At the same webinar, medical doctor and president of the Philippines-based anti-smoking advocacy group Quit for Good, Dr Lorenzo Mata, outlined the role his group had played in that country, shifting the narrative from a complete ban on EVPs to pending regulation in its favour – in just six months. Mata noted that Quit for Good, comprising concerned citizens who recognise the profound damage and loss that cigarettes have brought to that country, were pursuing legislation that enabled citizens to make the best choices for their own health.
“It’s for this reason that we have been at the forefront of advocating for vaping – both in terms of educating the public and in making ongoing representations to our government,” he said.
“Collectively, with the support of other groups also concerned with public health, we have helped to shape a stable and favourable regulatory framework for EVPs, where regulators now intend to regulate EVPs, most importantly, in a risk-proportionate manner relative to cigarettes.”

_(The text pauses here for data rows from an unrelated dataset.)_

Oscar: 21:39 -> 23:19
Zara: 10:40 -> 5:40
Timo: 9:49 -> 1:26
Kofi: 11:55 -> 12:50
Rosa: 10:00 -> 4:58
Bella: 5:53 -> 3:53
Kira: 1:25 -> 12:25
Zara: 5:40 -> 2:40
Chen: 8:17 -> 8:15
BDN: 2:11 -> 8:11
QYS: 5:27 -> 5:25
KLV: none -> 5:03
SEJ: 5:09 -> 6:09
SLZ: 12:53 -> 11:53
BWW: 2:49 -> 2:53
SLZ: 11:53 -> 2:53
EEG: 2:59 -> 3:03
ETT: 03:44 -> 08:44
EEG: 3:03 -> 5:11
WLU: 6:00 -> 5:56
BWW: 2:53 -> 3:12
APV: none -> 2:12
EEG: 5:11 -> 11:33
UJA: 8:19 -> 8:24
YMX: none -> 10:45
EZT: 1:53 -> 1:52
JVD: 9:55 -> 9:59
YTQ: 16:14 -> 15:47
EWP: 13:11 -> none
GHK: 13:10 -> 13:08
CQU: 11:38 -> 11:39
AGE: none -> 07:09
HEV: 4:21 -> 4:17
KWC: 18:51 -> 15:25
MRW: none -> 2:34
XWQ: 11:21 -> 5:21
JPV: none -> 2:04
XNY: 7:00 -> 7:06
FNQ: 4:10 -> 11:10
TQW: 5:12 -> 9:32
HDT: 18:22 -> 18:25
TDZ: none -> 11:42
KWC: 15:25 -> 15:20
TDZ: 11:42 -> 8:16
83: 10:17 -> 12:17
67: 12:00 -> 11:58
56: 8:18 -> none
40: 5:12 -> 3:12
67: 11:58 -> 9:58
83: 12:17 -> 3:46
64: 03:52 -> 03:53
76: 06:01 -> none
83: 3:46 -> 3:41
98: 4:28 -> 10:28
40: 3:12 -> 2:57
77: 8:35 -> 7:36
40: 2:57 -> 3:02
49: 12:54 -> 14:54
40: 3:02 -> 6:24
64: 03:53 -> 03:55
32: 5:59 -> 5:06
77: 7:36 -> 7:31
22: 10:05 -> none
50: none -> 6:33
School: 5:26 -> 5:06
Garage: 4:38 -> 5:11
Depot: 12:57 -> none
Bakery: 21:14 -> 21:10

To be at its most effective, legislation must first interrogate the principles of relative risk and proportionate regulation. If we can convince the South African government to ask those same questions and conduct a full review of all the harms and benefits of specific products such as EVPs, it will be possible for policymakers to reach a science-based conclusion that is in the best interests of all South Africans.
Asanda Gcoyi is the CEO of the Vapour Products Association of South Africa (VPASA). The views expressed are those of the author and do not reflect the official policy or position of Vapor Voice. This opinion first appeared in the Mail & Guardian.